Sub-200ms Voice AI: Bridging Twilio and OpenAI Realtime API
Source: Dev.to
The Problem with Traditional Voice AI
The classic pipeline is:
- Speech‑to‑Text (STT) – 500 ms – 1 s
- LLM inference – 500 ms – 2 s
- Text‑to‑Speech (TTS) – ~500 ms
That adds up to 1.5 – 3.5 seconds of dead air before the agent replies. Humans notice pauses longer than ~300 ms.
OpenAI Realtime API
OpenAI’s Realtime API replaces the three‑step pipeline with a single WebSocket that accepts raw audio and streams audio back. The model “hears” the audio directly and “speaks” back, eliminating the transcription round‑trip.
Bridging Twilio Media Streams to OpenAI
When a call arrives on a Twilio number, Twilio opens a Media Stream – a WebSocket that sends raw audio packets (µ‑law, 8 kHz). Our Node.js server acts as a thin bridge:
Phone Call → Twilio → Media Stream WS → Our Server → OpenAI Realtime WSThe server’s responsibilities:
- Forward incoming audio chunks from Twilio to OpenAI.
- Pipe OpenAI’s audio responses back to Twilio.
- Perform minimal processing to keep latency low.
Core Bridge Code (JavaScript)
// Twilio → OpenAI
twilioWs.on("message", (data) => {
const msg = JSON.parse(data);
if (msg.event === "media") {
openaiWs.send(JSON.stringify({
type: "input_audio_buffer.append",
audio: msg.media.payload // already base64 µ-law
}));
}
});
// OpenAI → Twilio
openaiWs.on("message", (data) => {
const event = JSON.parse(data);
if (event.type === "response.audio.delta") {
twilioWs.send(JSON.stringify({
event: "media",
streamSid: streamSid,
media: { payload: event.delta }
}));
}
});That loop moves audio in both directions with virtually no overhead.
Additional Features
Transcription
{
"input_audio_transcription": { "model": "whisper-1" }
}Enables asynchronous transcription of both sides, providing a full call transcript without adding to response latency.
Voice Selection
OpenAI offers several voices; the author chose ash for a deeper, more natural male‑presenting agent. The Realtime API’s voice quality surpasses traditional TTS.
Interruption Handling (Barge‑in)
The Realtime API natively detects when the caller talks over the agent, stopping playback instantly—no custom VAD required.
Deployment Details
| Component | Details |
|---|---|
| Server | Node.js on a $10 / month VPS |
| Phone | Twilio (inbound + outbound) |
| AI | OpenAI Realtime API (gpt-4o-realtime-preview) |
| Process manager | PM2 |
| Domain | realtime.byldr.co (pointed directly to VPS; no Cloudflare proxy because WebSockets don’t work well through it) |
| SSL | Let’s Encrypt certificate |
Latency & Cost
- End‑to‑end latency: ~200 ms from the end of the user’s utterance to the start of the agent’s reply—fast enough to feel conversational.
- Infrastructure cost: ≈ $15 / month plus per‑minute API usage.
- Pricing note: Audio tokens are significantly more expensive than text tokens; for high‑volume scenarios a traditional three‑step pipeline with a cheaper STT (e.g., Deepgram) may be more cost‑effective despite higher latency.
Reliability Considerations
WebSocket reconnection logic is essential.

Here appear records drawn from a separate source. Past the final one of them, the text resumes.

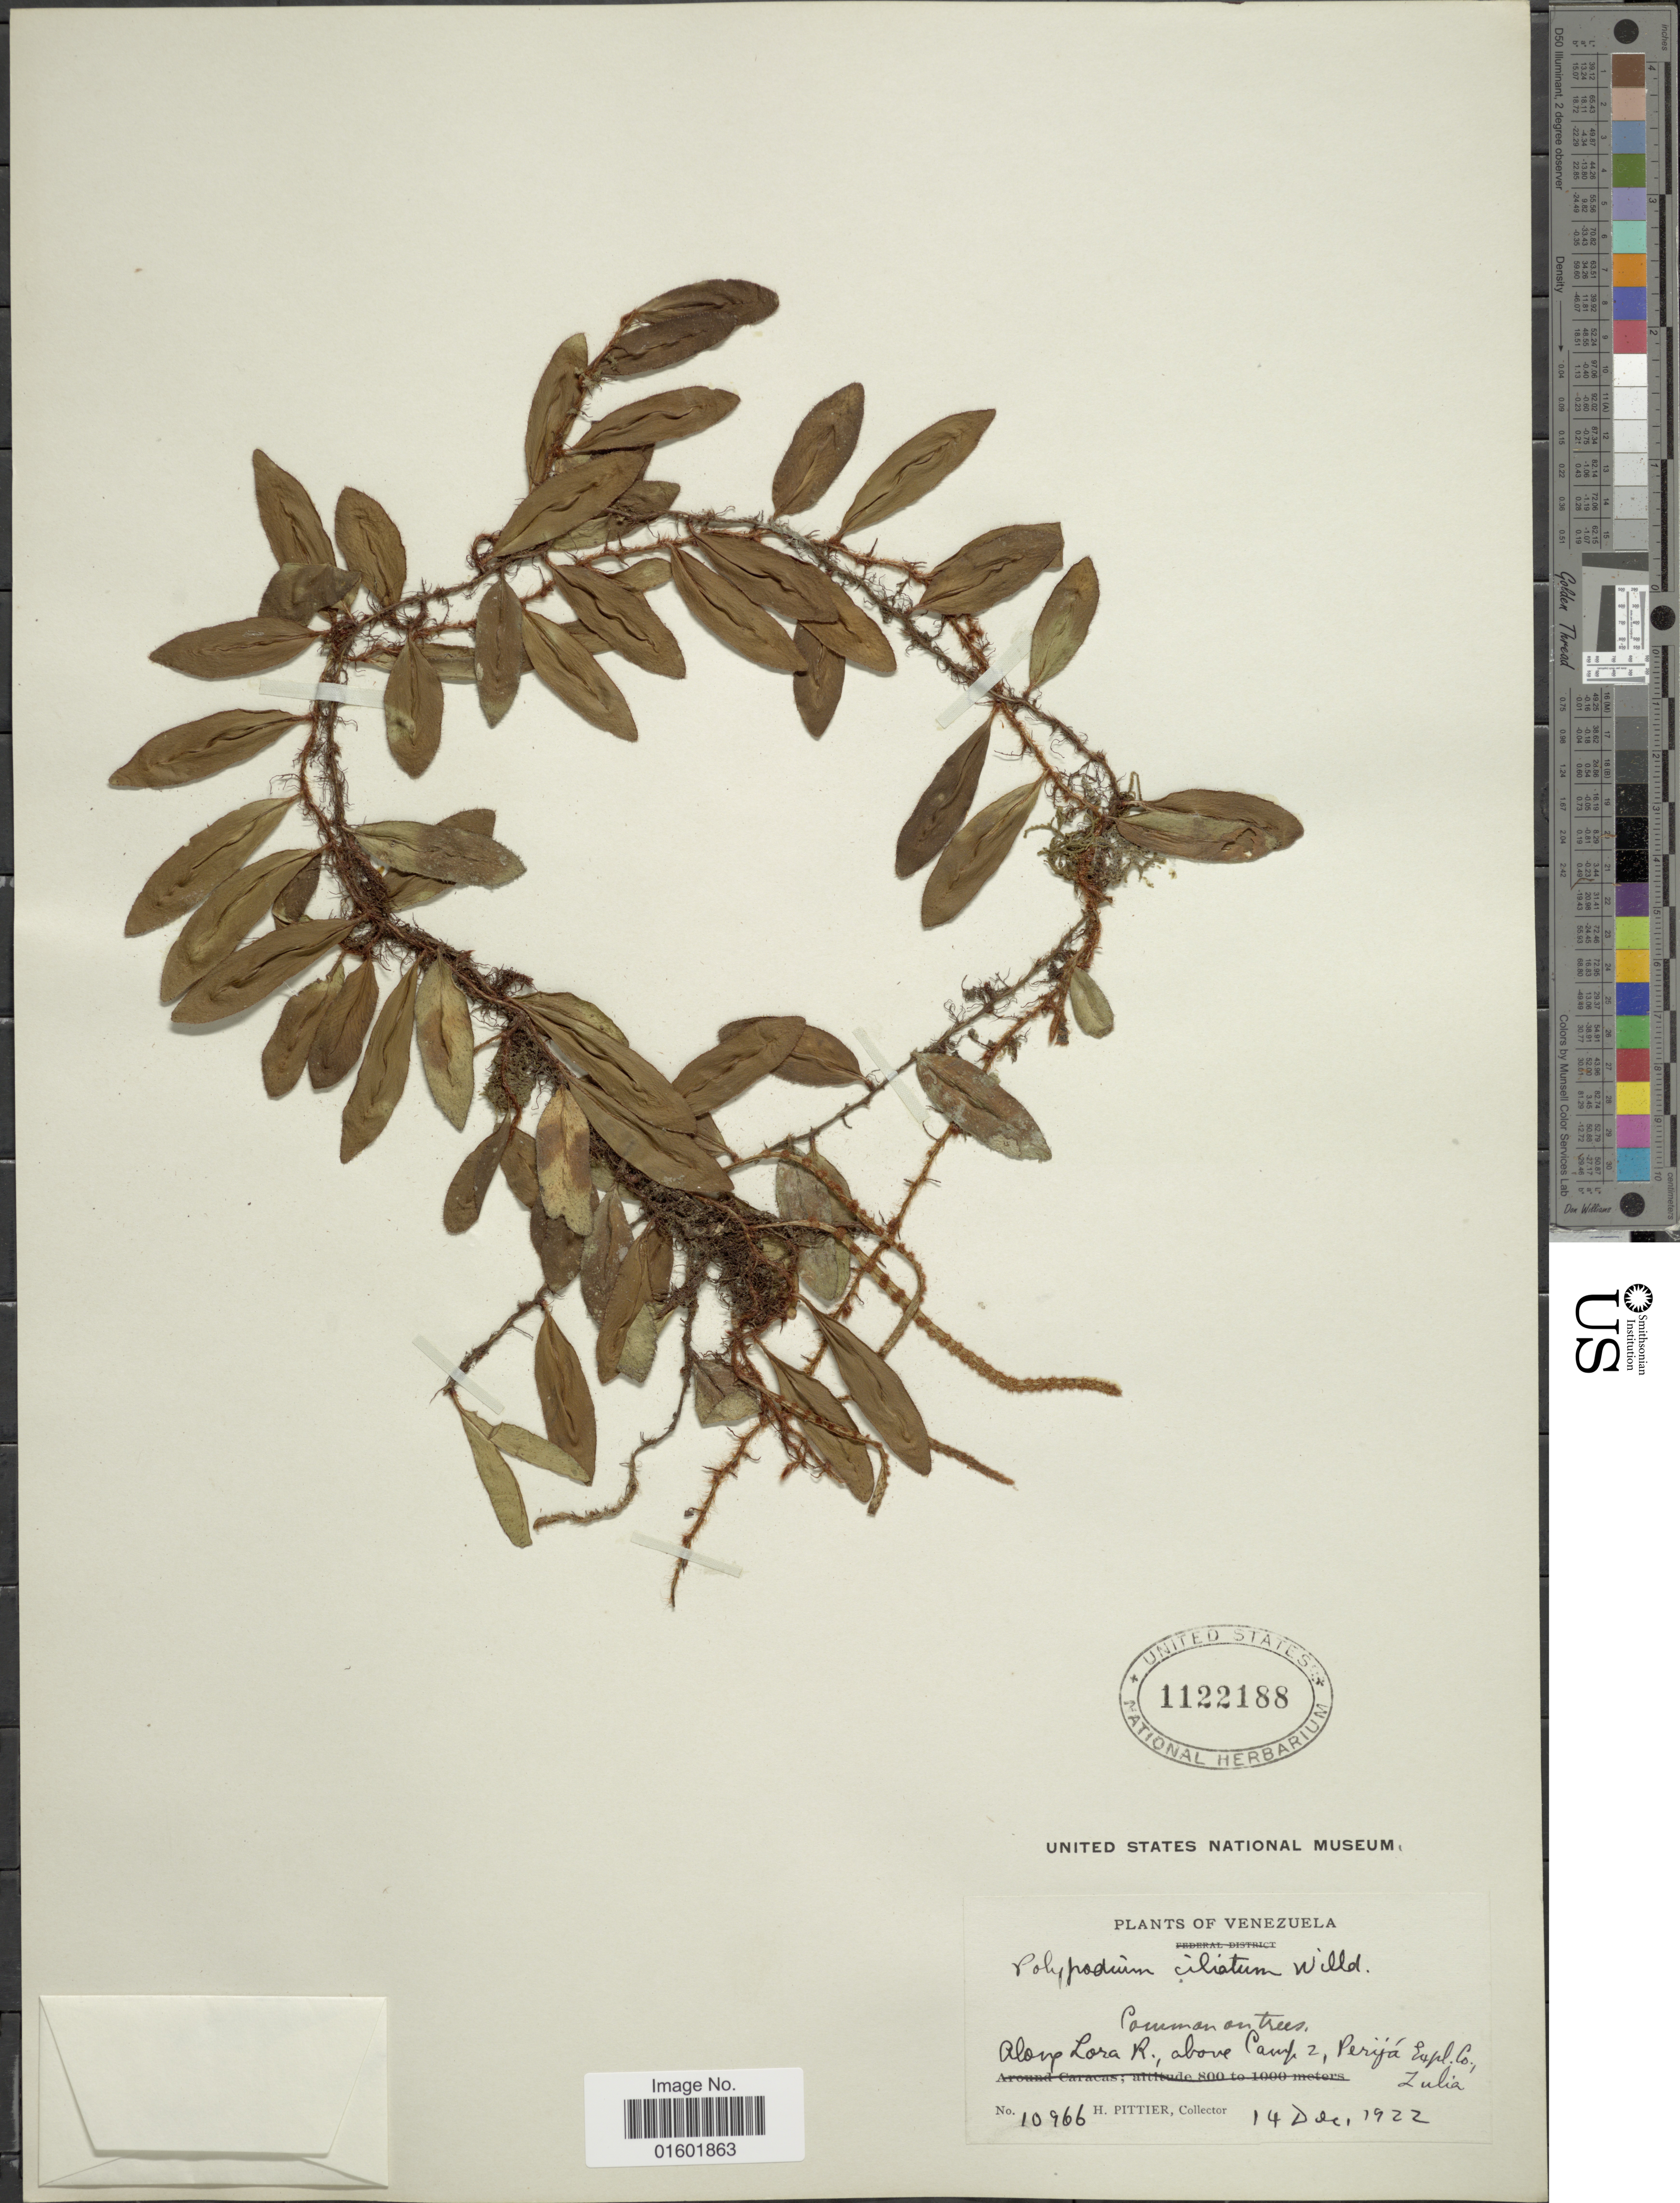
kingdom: Plantae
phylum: Tracheophyta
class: Polypodiopsida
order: Polypodiales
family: Polypodiaceae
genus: Microgramma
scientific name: Microgramma reptans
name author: (Cav.) A.R. Sm.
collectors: H. F. Pittier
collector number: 10966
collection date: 1922-12-14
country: Venezuela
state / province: Zulia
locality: Along Lora R, above Camp 2, Perija Expl Co.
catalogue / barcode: US 1122188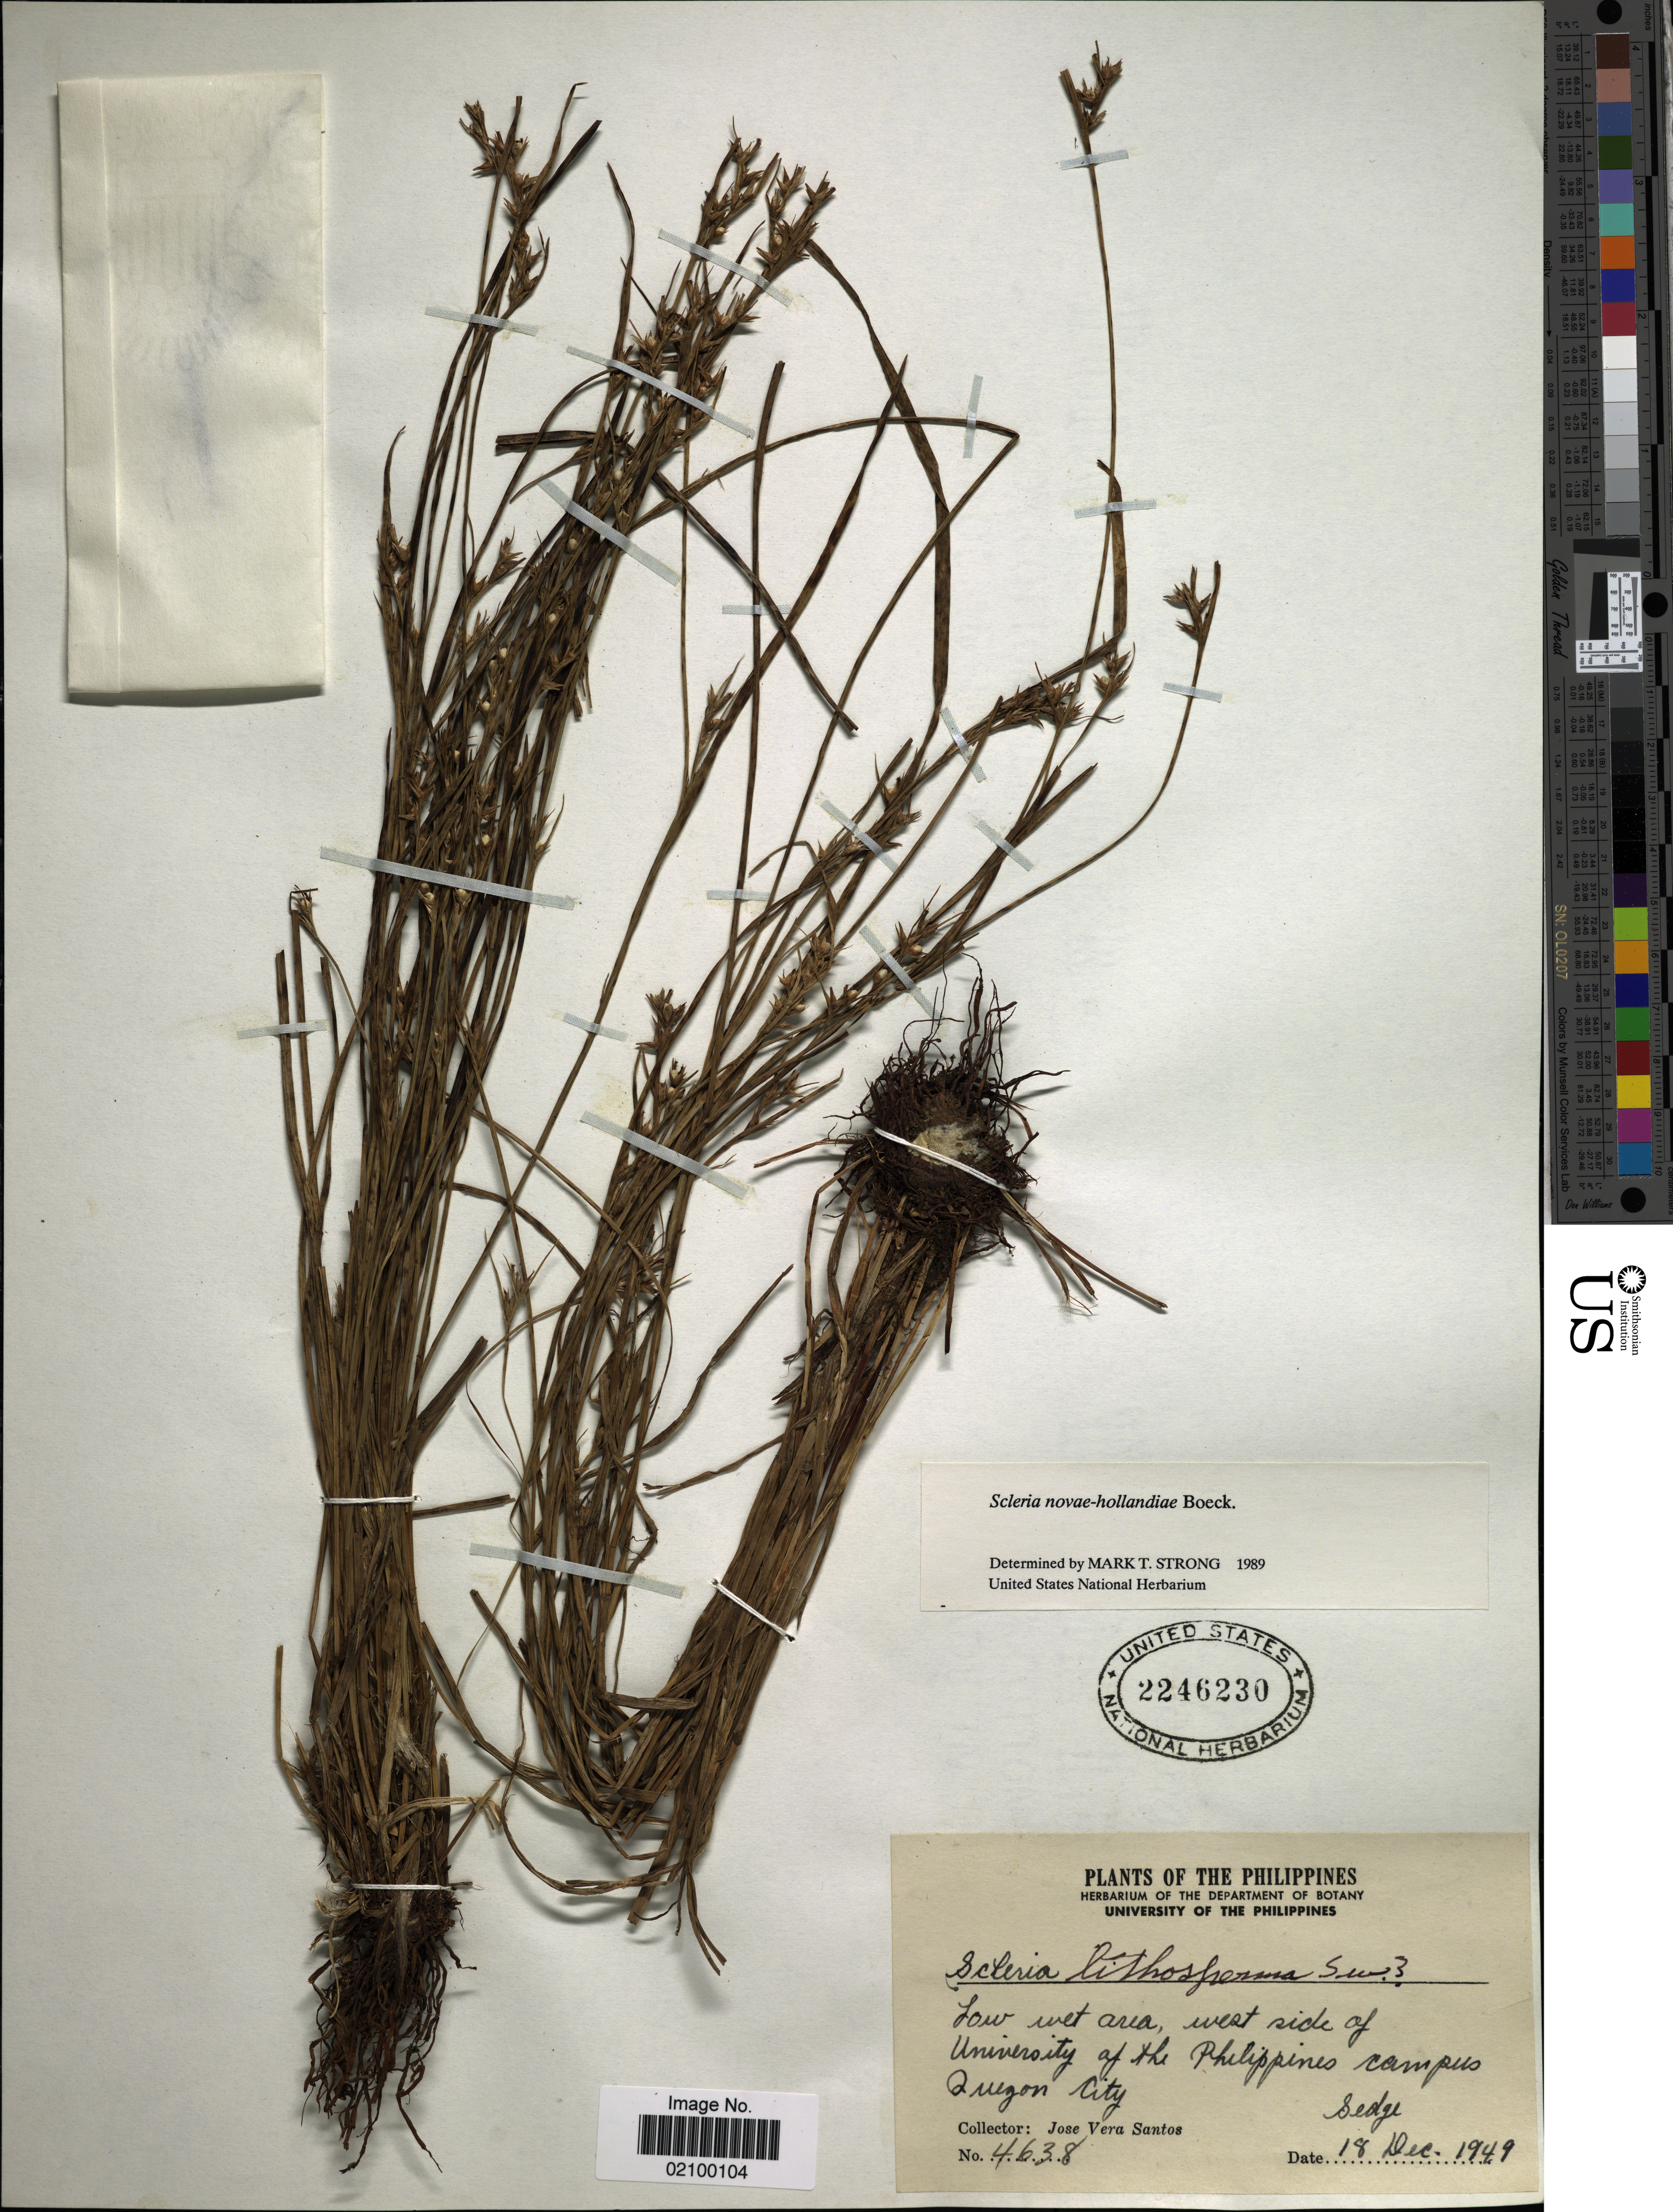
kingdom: Plantae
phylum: Tracheophyta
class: Liliopsida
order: Poales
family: Cyperaceae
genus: Scleria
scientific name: Scleria novae-hollandiae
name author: Boeckeler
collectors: J. V. Santos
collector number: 4638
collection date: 1949-12-18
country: Philippines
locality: Low wet area, west side of university of the Philippines campus, Luzon City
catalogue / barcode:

Twilio Media Streams can hiccup; if either socket drops, the bridge must restart gracefully to avoid dead air for the caller.
Conclusion
You don’t need a sophisticated MLOps platform to build voice AI that feels real. A modest VPS, two WebSocket connections, and careful audio piping deliver sub‑200 ms conversational latency and a natural‑sounding agent.